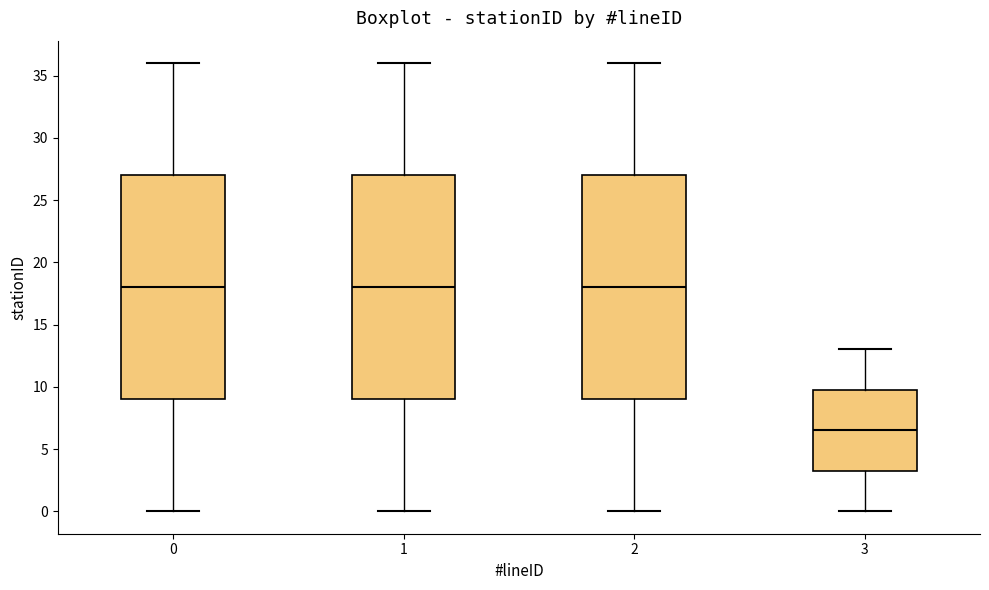

Reading left to right, transcribe this box plot: for each box, give where its median line is, the range the box spans, and where its two whiskers end, as read against the y-axis. The values are not printed on the chart, so give them approximately, as read against the axis.

0: median 18.0, box 9.0 to 27.0, whiskers 0.0 to 36.0
1: median 18.0, box 9.0 to 27.0, whiskers 0.0 to 36.0
2: median 18.0, box 9.0 to 27.0, whiskers 0.0 to 36.0
3: median 6.5, box 3.5 to 10.0, whiskers 0.0 to 13.0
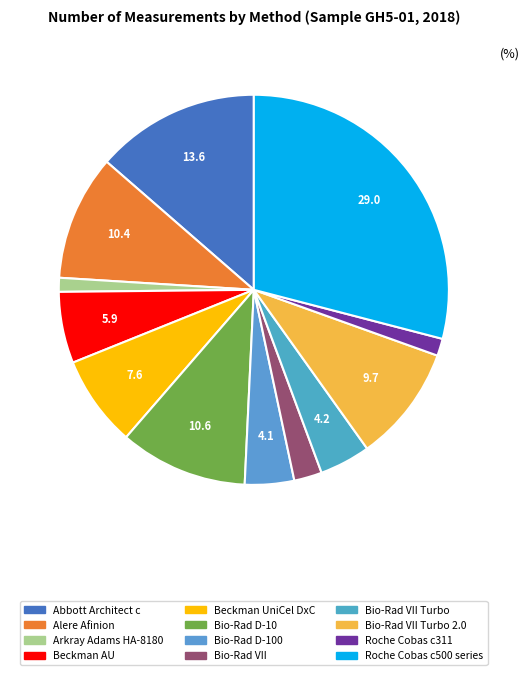

Count the number of slices in the pie.

12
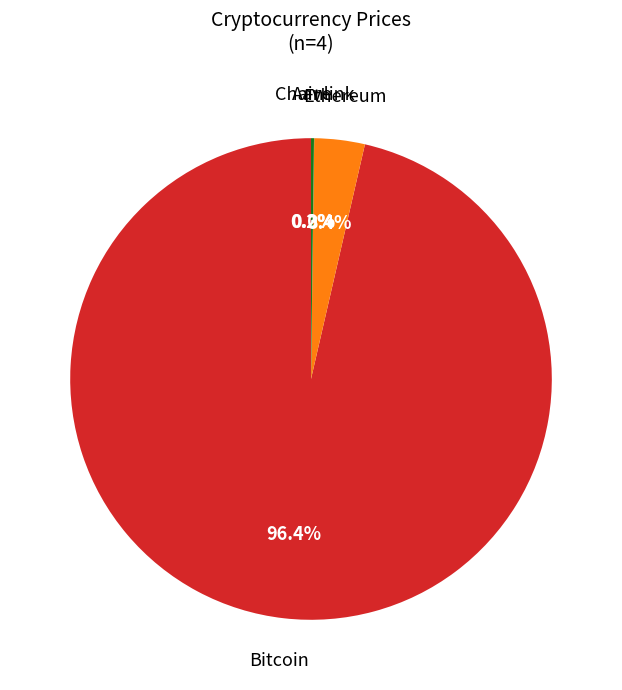

Is there a majority slice in this chart?

Yes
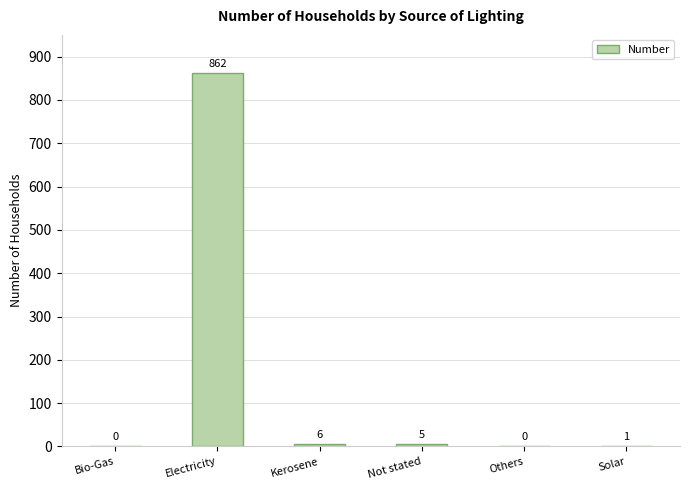

Are the bars grouped side by side (vs. stacked)?

No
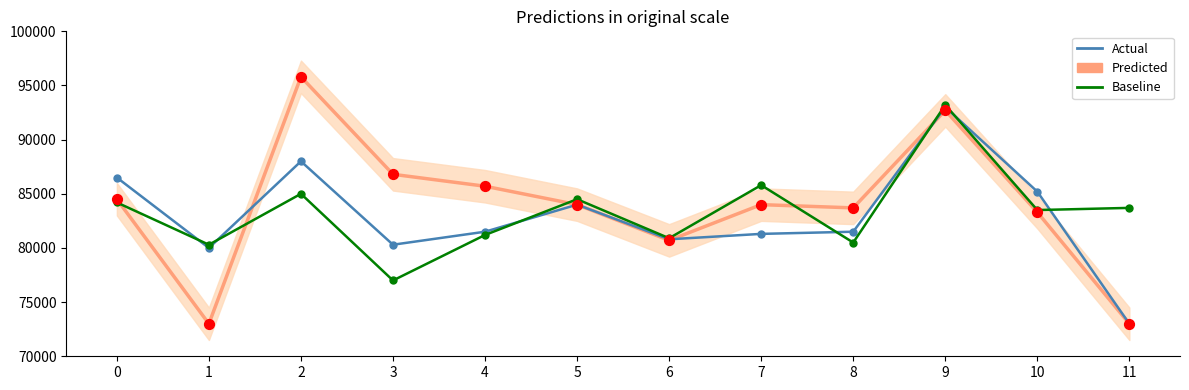

What are all the series names shown in the legend?

Predicted, Actual, Baseline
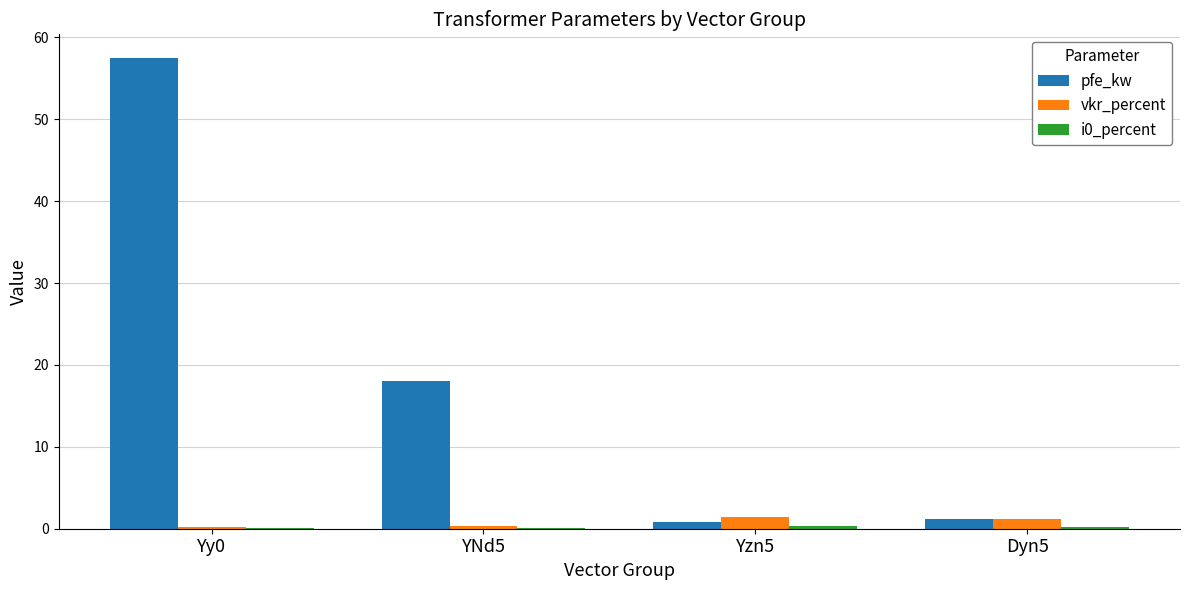

How many series are shown in this chart?

3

WORK REQUIRED: Rewrite every one of the items above with "chart" swapped for "graph" wherever it occurs, keeping everything else unchanged. Leave the pictures out.

ANSWER TO THIS TASK:
Reading left to right, transcribe this box plot: for each box, give where its median line is, the range the box spans, and where its two whiskers end, as read against the y-axis. The values are not printed on the graph, so give them approximately, as read against the axis.

0: median 18.0, box 9.0 to 27.0, whiskers 0.0 to 36.0
1: median 18.0, box 9.0 to 27.0, whiskers 0.0 to 36.0
2: median 18.0, box 9.0 to 27.0, whiskers 0.0 to 36.0
3: median 6.5, box 3.5 to 10.0, whiskers 0.0 to 13.0

Count the number of slices in the pie.

12

Is there a majority slice in this graph?

Yes

Are the bars grouped side by side (vs. stacked)?

No

What are all the series names shown in the legend?

Predicted, Actual, Baseline

How many series are shown in this graph?

3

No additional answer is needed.